### YOUR OBJECTIVE
The entries below should be transcribed in their entirety, exactly as written.

### DATA SECTION
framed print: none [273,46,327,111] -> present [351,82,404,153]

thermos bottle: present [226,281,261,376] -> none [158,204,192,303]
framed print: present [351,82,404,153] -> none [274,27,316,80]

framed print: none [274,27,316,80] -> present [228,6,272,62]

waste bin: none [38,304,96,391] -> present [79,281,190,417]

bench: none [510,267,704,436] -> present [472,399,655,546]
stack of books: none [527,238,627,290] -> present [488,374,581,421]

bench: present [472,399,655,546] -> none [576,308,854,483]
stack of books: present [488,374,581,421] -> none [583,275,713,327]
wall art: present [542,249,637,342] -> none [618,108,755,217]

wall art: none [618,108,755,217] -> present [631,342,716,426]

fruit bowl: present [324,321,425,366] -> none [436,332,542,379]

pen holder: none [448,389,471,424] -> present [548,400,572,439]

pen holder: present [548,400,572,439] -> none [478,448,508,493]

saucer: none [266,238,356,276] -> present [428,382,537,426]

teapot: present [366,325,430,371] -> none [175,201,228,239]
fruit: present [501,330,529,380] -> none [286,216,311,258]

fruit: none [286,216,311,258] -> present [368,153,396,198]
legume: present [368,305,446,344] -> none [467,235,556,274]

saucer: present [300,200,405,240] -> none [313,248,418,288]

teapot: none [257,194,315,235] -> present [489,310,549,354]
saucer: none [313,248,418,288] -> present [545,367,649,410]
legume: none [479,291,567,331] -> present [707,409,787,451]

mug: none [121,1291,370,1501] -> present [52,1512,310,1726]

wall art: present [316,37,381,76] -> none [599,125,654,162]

### REPLY
framed print: none [273,46,327,111] -> present [351,82,404,153]

thermos bottle: present [226,281,261,376] -> none [158,204,192,303]
framed print: present [351,82,404,153] -> none [274,27,316,80]

framed print: none [274,27,316,80] -> present [228,6,272,62]

waste bin: none [38,304,96,391] -> present [79,281,190,417]

bench: none [510,267,704,436] -> present [472,399,655,546]
stack of books: none [527,238,627,290] -> present [488,374,581,421]

bench: present [472,399,655,546] -> none [576,308,854,483]
stack of books: present [488,374,581,421] -> none [583,275,713,327]
wall art: present [542,249,637,342] -> none [618,108,755,217]

wall art: none [618,108,755,217] -> present [631,342,716,426]

fruit bowl: present [324,321,425,366] -> none [436,332,542,379]

pen holder: none [448,389,471,424] -> present [548,400,572,439]

pen holder: present [548,400,572,439] -> none [478,448,508,493]

saucer: none [266,238,356,276] -> present [428,382,537,426]

teapot: present [366,325,430,371] -> none [175,201,228,239]
fruit: present [501,330,529,380] -> none [286,216,311,258]

fruit: none [286,216,311,258] -> present [368,153,396,198]
legume: present [368,305,446,344] -> none [467,235,556,274]

saucer: present [300,200,405,240] -> none [313,248,418,288]

teapot: none [257,194,315,235] -> present [489,310,549,354]
saucer: none [313,248,418,288] -> present [545,367,649,410]
legume: none [479,291,567,331] -> present [707,409,787,451]

mug: none [121,1291,370,1501] -> present [52,1512,310,1726]

wall art: present [316,37,381,76] -> none [599,125,654,162]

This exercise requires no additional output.